The first night of this bizarre and darkly funny show sees a full house of mostly young people who laugh readily and seem very engaged. The simple and effective visual aesthetic, created by Clementine Keith-Roach, is comprised of neon-lit performer’s names as a backdrop, and pristine white gym outfits with colourful wigs. Yet already we see that all is not as bright and jolly as it seems – for each performer also has a trail of blood issuing from their nostrils.
Made in China, formed in 2009 by Tim Cowbury and Jessica Latowicki, seek to produce playful and provocative work, and Gym Party certainly has a clear sense of identity and an almost childlike sense of playing with form that is exciting to witness. The skilled performers – Latowicki, Christopher Brett Bailey and Jenna Watt – produce some well-rounded and absorbing work, asking more questions than they answer and inciting various and interesting audience responses. It was the questioning of the audience’s role throughout the piece that I found the most exciting, as we forcibly became voyeurs, spectators, and, for some, direct participants in Gym Party’s twisted games.

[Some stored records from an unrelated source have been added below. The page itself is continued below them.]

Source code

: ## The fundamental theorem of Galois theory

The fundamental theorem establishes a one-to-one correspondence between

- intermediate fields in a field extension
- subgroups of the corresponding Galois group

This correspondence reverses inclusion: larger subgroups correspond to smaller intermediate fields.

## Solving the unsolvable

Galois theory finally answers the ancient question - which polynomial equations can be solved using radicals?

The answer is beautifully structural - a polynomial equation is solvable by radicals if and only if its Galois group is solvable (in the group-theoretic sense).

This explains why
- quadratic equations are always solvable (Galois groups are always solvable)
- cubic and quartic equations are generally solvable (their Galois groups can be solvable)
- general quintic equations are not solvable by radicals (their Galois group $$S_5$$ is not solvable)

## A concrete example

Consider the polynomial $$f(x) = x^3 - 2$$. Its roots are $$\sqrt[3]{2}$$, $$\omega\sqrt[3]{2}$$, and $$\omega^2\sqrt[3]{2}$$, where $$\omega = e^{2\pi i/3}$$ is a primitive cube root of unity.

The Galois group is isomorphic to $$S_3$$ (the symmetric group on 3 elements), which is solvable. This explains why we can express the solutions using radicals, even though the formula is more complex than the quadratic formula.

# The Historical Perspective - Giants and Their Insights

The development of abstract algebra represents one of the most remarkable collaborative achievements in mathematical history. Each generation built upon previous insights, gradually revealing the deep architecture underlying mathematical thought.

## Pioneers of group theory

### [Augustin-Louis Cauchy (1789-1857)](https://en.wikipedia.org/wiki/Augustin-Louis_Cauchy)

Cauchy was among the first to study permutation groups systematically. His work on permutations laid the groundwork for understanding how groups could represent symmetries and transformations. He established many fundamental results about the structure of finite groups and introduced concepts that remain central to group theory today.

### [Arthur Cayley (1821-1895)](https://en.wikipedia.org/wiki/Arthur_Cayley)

The performers state their objectives clearly from the start: bouncing dexterously across the stage they tell us they will be taking part in a contest, with each fiercely competitive character determined to win and to be the best. They are here for us, as we are here for them, they say. But then, they also tell us that they tend to lie, and as the contest progresses, the bubbly facade gives way to an altogether darker underbelly, making some important comments on human nature and the many facets of competitiveness.

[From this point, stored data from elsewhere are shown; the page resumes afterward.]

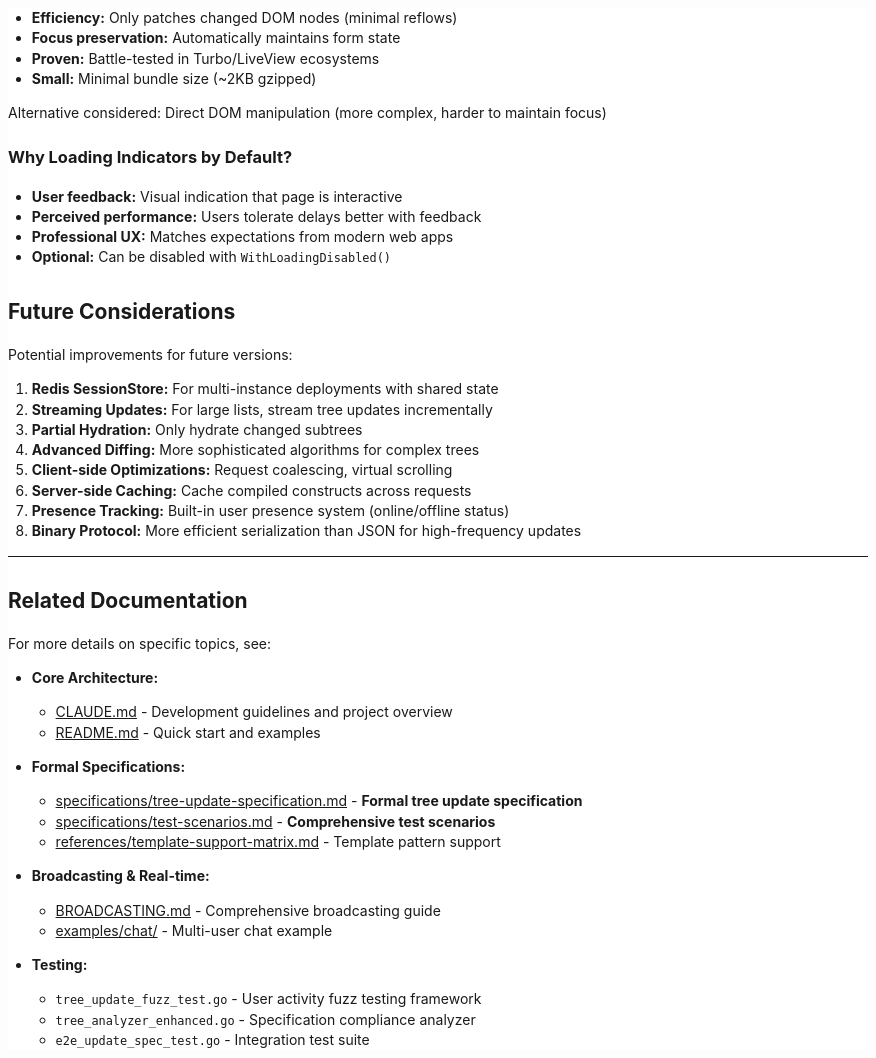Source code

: - **Efficiency:** Only patches changed DOM nodes (minimal reflows)
- **Focus preservation:** Automatically maintains form state
- **Proven:** Battle-tested in Turbo/LiveView ecosystems
- **Small:** Minimal bundle size (~2KB gzipped)

Alternative considered: Direct DOM manipulation (more complex, harder to maintain focus)

### Why Loading Indicators by Default?

- **User feedback:** Visual indication that page is interactive
- **Perceived performance:** Users tolerate delays better with feedback
- **Professional UX:** Matches expectations from modern web apps
- **Optional:** Can be disabled with `WithLoadingDisabled()`

## Future Considerations

Potential improvements for future versions:

1. **Redis SessionStore:** For multi-instance deployments with shared state
2. **Streaming Updates:** For large lists, stream tree updates incrementally
3. **Partial Hydration:** Only hydrate changed subtrees
4. **Advanced Diffing:** More sophisticated algorithms for complex trees
5. **Client-side Optimizations:** Request coalescing, virtual scrolling
6. **Server-side Caching:** Cache compiled constructs across requests
7. **Presence Tracking:** Built-in user presence system (online/offline status)
8. **Binary Protocol:** More efficient serialization than JSON for high-frequency updates

---

## Related Documentation

For more details on specific topics, see:

- **Core Architecture:**
  - [CLAUDE.md](../CLAUDE.md) - Development guidelines and project overview
  - [README.md](../README.md) - Quick start and examples

- **Formal Specifications:**
  - [specifications/tree-update-specification.md](specifications/tree-update-specification.md) - **Formal tree update specification**
  - [specifications/test-scenarios.md](specifications/test-scenarios.md) - **Comprehensive test scenarios**
  - [references/template-support-matrix.md](references/template-support-matrix.md) - Template pattern support

- **Broadcasting & Real-time:**
  - [BROADCASTING.md](BROADCASTING.md) - Comprehensive broadcasting guide
  - [examples/chat/](../examples/chat/) - Multi-user chat example

- **Testing:**
  - `tree_update_fuzz_test.go` - User activity fuzz testing framework
  - `tree_analyzer_enhanced.go` - Specification compliance analyzer
  - `e2e_update_spec_test.go` - Integration test suite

Initial games such as puzzle room and performers catching as many skittles as possible (thrown from the audience) were humorous and well set up, and here we are comfortable spectators happily watching the action progress. However, as the competition heats up, uncomfortable ‘punishments’ are doled out to the losing performers, with personalities, physical defects and hidden weaknesses exposed and criticised, and our own function changes altogether. Finally, at the production’s culmination, the audience are asked to vote on all manner of difficult personal questions specific to each performer, resulting in a palpable sense of tension that makes for interesting viewing.
This is vibrant work, and the few small first night glitches (principally sound problems) did not detract from the intrigue of the piece. A few tweaks could be made in places – naming the winner of each contest seemed an overly lengthy process and the ‘awkward’ dance sequences were maybe not quite clearly awkward enough to really communicate meaning – yet the questions that this production asks and the heartfelt ensemble performances make for an unusual experience that, for all its discomfort, is strangely enjoyable!